Aquele pedaço do Cariri, onde não havia anonimato, Heberte deixou para trás duas vezes. A primeira, em 1990, para morar em Fortaleza com o irmão mais velho e trabalhar no brechó da irmã, seis meses depois que os pais souberam que ele era gay.
Os excessos de quem queria curar a timidez com a bebida tornaram as relações familiares insustentáveis. E, por isso, após 11 anos, voltou a Juazeiro, em busca da ajuda dos pais.
E, numa terra de "cabra macho", adorava se montar. Combinar a calça de alfaiataria com blusas femininas e salto alto. "Isso perturbava meus pais", conta. "É alto o preço que se paga por querer descobrir sua representação."

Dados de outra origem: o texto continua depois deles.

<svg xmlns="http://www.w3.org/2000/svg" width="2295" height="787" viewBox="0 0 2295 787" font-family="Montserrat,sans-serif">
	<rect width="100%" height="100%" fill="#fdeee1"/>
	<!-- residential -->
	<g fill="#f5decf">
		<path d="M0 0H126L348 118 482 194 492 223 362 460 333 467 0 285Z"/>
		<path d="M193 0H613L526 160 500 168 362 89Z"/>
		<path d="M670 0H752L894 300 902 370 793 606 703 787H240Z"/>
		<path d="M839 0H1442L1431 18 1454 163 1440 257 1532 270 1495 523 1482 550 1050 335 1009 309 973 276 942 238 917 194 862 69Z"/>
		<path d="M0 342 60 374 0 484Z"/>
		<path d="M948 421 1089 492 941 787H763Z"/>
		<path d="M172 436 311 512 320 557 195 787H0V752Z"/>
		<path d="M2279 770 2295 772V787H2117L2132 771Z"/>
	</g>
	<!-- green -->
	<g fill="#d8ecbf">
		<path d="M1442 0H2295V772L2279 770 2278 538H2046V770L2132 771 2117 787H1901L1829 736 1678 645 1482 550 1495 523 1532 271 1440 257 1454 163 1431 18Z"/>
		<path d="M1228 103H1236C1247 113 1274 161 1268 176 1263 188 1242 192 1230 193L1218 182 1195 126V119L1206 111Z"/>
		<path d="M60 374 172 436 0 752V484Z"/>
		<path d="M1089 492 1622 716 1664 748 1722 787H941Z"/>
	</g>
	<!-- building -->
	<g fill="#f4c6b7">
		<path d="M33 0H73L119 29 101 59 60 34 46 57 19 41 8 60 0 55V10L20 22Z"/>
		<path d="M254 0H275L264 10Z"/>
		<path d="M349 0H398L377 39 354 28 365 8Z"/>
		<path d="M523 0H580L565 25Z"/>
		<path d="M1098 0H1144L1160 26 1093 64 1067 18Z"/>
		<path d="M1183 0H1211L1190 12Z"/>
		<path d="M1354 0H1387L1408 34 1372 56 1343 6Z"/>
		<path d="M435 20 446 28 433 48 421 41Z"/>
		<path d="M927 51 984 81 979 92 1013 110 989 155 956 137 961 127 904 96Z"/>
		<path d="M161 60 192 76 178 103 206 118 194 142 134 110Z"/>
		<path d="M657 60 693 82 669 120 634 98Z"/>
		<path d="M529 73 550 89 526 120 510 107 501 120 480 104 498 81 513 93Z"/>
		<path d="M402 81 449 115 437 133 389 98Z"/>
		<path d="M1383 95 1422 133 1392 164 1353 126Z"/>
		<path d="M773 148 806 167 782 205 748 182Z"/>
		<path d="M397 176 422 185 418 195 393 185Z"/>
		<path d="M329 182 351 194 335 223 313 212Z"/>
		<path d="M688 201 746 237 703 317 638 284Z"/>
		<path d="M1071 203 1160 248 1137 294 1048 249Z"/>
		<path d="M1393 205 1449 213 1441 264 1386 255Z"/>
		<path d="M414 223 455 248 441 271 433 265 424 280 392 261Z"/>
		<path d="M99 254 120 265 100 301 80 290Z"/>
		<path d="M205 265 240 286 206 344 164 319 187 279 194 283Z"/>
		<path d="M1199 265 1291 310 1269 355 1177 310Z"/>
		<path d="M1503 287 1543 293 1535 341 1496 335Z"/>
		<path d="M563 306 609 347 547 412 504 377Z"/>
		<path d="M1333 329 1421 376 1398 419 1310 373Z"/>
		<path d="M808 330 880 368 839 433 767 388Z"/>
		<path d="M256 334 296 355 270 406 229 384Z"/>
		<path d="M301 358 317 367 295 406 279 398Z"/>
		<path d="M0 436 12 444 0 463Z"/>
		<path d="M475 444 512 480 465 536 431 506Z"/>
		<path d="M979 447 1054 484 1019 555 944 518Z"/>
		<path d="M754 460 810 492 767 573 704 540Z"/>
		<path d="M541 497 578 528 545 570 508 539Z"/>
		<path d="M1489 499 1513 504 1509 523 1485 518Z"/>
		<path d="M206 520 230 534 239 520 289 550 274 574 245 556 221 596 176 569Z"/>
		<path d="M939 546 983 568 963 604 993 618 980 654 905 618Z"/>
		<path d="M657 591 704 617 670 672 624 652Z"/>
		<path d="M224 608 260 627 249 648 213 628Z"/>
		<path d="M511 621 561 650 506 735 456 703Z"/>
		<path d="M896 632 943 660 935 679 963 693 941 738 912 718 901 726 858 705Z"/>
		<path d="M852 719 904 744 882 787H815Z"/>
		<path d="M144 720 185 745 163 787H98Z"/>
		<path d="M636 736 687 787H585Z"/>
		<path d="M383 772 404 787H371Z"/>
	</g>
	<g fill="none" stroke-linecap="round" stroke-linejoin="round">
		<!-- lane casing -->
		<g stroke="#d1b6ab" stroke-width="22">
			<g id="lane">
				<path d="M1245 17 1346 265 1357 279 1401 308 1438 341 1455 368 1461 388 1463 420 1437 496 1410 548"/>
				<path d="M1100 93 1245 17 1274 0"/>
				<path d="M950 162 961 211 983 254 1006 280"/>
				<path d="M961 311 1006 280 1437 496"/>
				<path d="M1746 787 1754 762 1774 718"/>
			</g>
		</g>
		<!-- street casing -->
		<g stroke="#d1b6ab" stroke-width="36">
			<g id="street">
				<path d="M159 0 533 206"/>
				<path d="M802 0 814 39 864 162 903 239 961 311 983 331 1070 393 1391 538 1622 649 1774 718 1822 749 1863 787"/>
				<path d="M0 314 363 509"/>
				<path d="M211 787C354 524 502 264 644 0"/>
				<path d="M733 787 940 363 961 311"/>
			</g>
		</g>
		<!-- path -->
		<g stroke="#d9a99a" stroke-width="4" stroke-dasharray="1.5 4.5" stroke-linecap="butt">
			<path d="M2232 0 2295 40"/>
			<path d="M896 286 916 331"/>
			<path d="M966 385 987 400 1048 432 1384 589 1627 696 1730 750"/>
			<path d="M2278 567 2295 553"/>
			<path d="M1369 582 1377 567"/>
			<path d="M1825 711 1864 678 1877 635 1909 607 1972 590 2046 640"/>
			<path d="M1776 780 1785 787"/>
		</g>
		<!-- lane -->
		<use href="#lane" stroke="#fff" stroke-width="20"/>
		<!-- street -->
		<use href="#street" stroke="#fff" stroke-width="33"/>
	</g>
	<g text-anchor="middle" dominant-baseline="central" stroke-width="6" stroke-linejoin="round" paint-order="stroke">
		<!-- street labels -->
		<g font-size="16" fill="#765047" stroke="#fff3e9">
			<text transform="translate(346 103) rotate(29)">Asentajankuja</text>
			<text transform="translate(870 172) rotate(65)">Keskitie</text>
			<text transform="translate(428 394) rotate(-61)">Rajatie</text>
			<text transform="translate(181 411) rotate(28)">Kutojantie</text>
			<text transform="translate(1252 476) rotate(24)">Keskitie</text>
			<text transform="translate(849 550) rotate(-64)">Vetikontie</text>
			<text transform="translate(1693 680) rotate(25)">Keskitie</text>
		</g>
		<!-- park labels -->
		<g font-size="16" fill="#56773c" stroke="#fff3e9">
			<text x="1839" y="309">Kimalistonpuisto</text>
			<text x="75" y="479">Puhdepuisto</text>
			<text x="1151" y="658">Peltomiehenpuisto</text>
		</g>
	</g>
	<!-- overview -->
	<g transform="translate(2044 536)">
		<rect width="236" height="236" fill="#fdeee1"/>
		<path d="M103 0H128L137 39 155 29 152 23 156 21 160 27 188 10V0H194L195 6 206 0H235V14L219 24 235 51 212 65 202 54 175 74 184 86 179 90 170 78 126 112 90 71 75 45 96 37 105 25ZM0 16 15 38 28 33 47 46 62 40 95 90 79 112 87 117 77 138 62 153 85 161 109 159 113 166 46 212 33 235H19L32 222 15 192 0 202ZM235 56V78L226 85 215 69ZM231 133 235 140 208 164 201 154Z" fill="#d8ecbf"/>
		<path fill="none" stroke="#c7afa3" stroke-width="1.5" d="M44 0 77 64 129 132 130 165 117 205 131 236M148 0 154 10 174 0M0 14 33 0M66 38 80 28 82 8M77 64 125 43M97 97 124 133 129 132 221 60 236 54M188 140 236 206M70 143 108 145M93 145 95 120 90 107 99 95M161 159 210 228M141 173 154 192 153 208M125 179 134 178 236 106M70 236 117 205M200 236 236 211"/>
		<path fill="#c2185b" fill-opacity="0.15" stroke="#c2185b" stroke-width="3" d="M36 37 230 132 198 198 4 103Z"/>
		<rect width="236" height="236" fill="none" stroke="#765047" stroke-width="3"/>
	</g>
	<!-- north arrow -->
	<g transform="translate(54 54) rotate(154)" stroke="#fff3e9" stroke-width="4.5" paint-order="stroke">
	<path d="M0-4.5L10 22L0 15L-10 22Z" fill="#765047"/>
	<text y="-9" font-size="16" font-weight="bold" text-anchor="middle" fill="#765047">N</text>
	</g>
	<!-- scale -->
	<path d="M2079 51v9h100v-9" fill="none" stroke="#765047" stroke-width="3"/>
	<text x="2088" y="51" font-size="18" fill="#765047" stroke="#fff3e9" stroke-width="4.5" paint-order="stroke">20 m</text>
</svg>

Em 2002, ele, que gravava em fitas desfiles da São Paulo Fashion Week, trouxe à capital paulista uma amiga para um concurso de modelos. "Eu estava na rua São Caetano, olhando pela janela, e entendi que essa cidade me pertencia." Dois anos depois, mudou-se.
"Chego a São Paulo no pior momento da minha vida. Muitos acharam que ia me perder, mas eu estava perdido lá. São Paulo foi meu bálsamo."
Estudou turismo, especializou-se no centro (onde hoje vive), mas foi trabalhar jogando tarô por telefone. Por três anos, pensava diariamente sobre o amor.
Um dia, o amigo de um amigo, em uma quitinete cheia de teares, apresentou-lhe um de seus pequenos, de 40 centímetros. O colocou para tecer.
Heberte começou produzindo cachecóis e, no fim do inverno, havia vendido 300 peças. No verão, fez uma bolsa usando fitas VHS (aquelas da Fashion Week) e encontrou um novo produto. Criou o blog Peixes em Peixes (seu signo e ascendente) sobre o assunto e isso, conta, "chamou a atenção de 'mestres-têxteis'".
Surgiu a primeira exposição e o entendimento de que existia um caminho artístico a ser traçado. Conheceu, então, Silvia Ribeiro. Por intermédio dela, fez os tecidos de uma coleção do estilista João Pimenta, de 2012.
Depois, outras exposições e uma menção honrosa (para sua obra "Assum Preto", no Museu da Casa Brasileira), até a seleção do projeto Melissa Meio-Fio, que viabilizou o Trama São Paulo, de nove meses de duração.
"A trama está em todo lugar e o tear amplia meus contatos, com a moda, com a decoração, com as pessoas e os lugares", diz. "Quando imaginaria que passaria uma tarde no Capão Redondo a tecer? Os entrelaçamentos na cidade deveriam ser maiores. E o tear que me leva a isso. Os lugares ganharam rostos, memórias. Tenho um novo olhar para São Paulo."
A relação com a capital é definitiva na trajetória de Heberte —é falando sobre ela que se emociona. "Em São Paulo, me despi de todo figurino, fiquei básico. E eu precisava disso para me entender. A cidade me acolheu e me transformou."